The necessity of planted avenues
“The technical and practical side of maintaining and keeping a planted avenue is also part of the book. It discusses planting and rejuvenating techniques, climatological and ecological values, and also takes in account how the planted avenues are perceived by different modes of transport e.g., by bike or by car. The book will stress the importance of planted avenues, cutting through and connecting the Dutch landscape whilst giving it its own distinctive character. This will result in a book providing a myriad of knowledge about the diversity of Dutch avenues for everyone to read.”
“Replanting historic green lanes is an interesting development. It can potentially bring back the experience of monumental scenery. When new country estates are built today, they are sometimes built on the foundations of a historic country estate. The Haagwijk estate, situated in Voorschoten, is a good example of rebuilding with historical values in mind. On a larger scale, Sion, a completely new urban neighbourhood, is inspired on the historical structures of an old country house close to Delft. It is a fascinating mixture of new ways of living combined with old ones.”
The story behind the tree
“The most intriguing part of my work is telling the story behind a historic scenery. It is a culture driven way of looking at our scenery. What was the meaning of these structures historically, and what is their current significance? Combining these two aspects is very meaningful. For example, I currently work with students on the biography of trees. They get to pick a tree in the old city of Delft. They describe the place, its history, but also the story of this specific tree, its meaning and use. Was it used as beautification, for medicinal purposes or as a lightning diverter?”
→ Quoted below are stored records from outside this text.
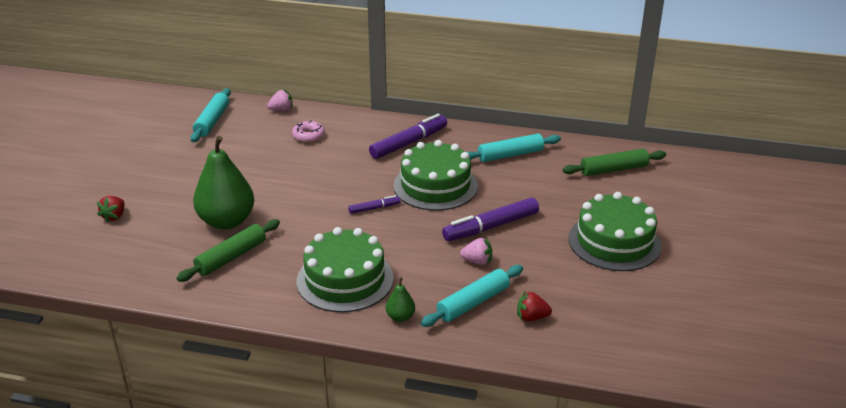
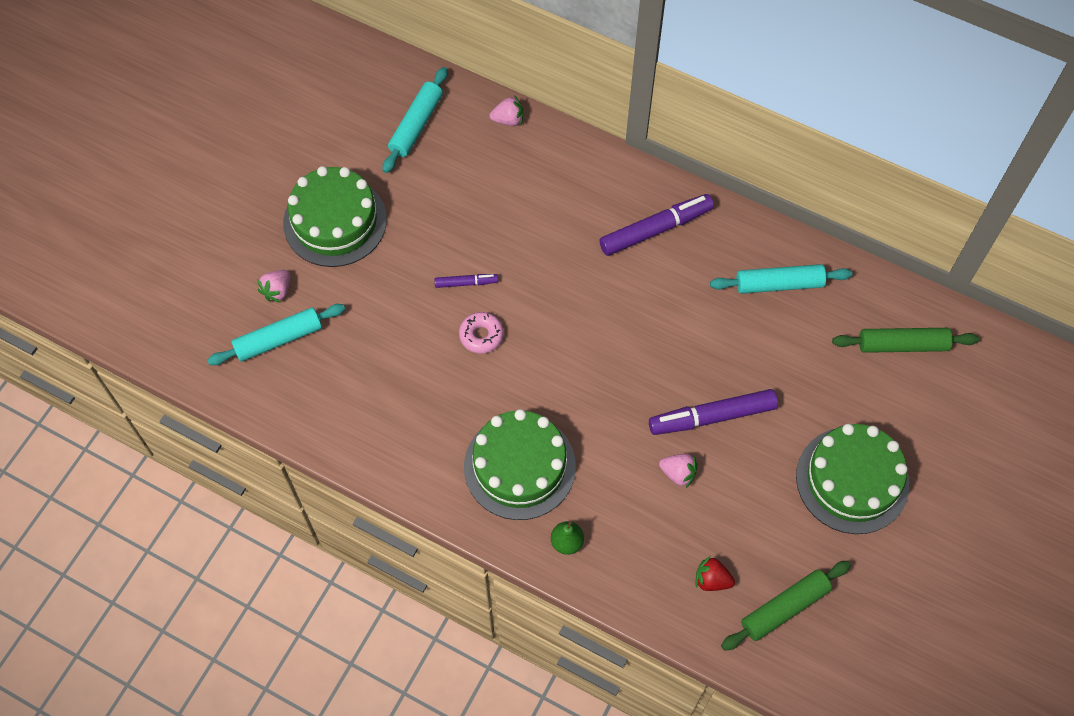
camera: 15 degrees right, 30 degrees up
(114, 216) = (277, 291): red strawberry -> pink strawberry
(227, 221) = (404, 331): green pear -> none
(231, 257) = (400, 396): green rolling pin -> green rolling pin (784, 608)
(308, 136) = (532, 185): pink donut -> pink donut (481, 335)
(374, 208) = (581, 349): purple marker -> purple marker (466, 283)
(435, 186) = (667, 323): green cake -> green cake (335, 221)
(473, 303) = (653, 540): turquoise rolling pin -> turquoise rolling pin (278, 339)

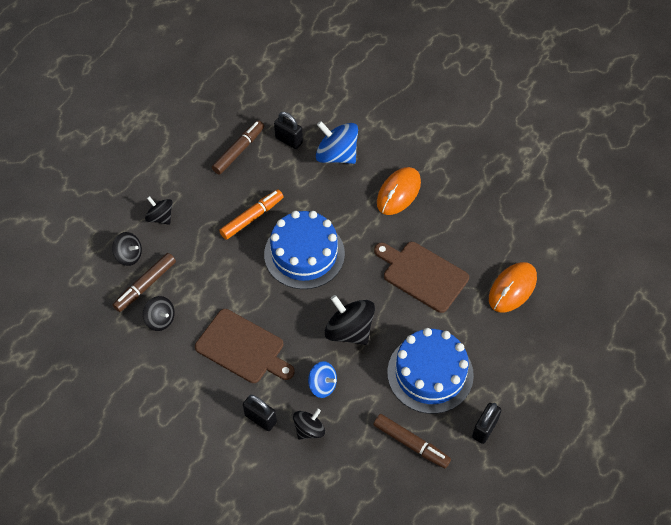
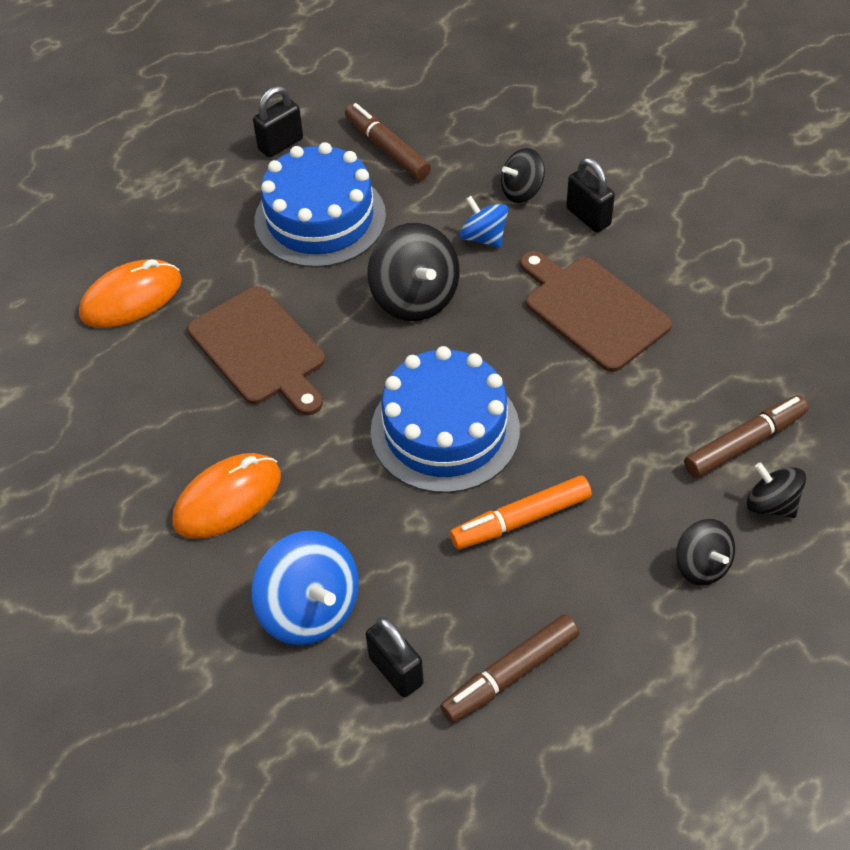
camera: 160 degrees left, 5 degrees down
(160, 320) = (723, 381): black spinning top -> none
As an example, Verschuure-Stuip mentions the Prinsenhof in Delft. “This is a place where old chestnuts have remained. During the second World War, there was a great shortage of firewood, and many trees were (illegally) cut down to provide warmth in winter. But the Nazi’s had taken residence in the Prinsenhof, therefore blocking the cutting of these chestnut trees. No one dared to cut them down.”
The old cheastnut trees at the Prinsenhof in Delft [photo: Verschuure-Stuip].
“Recently, I joined the Centre for Global Heritage and Development (part of the Leiden-Delft-Erasmus Universities Alliance partnership) as a research coordinator. Together with these three universities we want to pool our research, in particular in regard to larger historical landscape structures such as military structures as waterlines. In collaboration with Leiden University, we are working on a design workshop about the Southern Waterline for a living lab at the Landscape Triennial. This line is a series of fortresses and inundation fields running from the east to the west of Noord-Brabant. The landscape Triennial was supposed to be held in 2020, but it was postponed to April 2021. This interuniversity way of collaborating is very important for the development of our research, the LDE is a vital linking pin in the process.
Gerdy Verschuure-Stuip is an assistant professor at Delft University of Technology in the Netherlands and research coordinator at the Centre for Global Heritage and Development [photo: Verschuure-Stuip].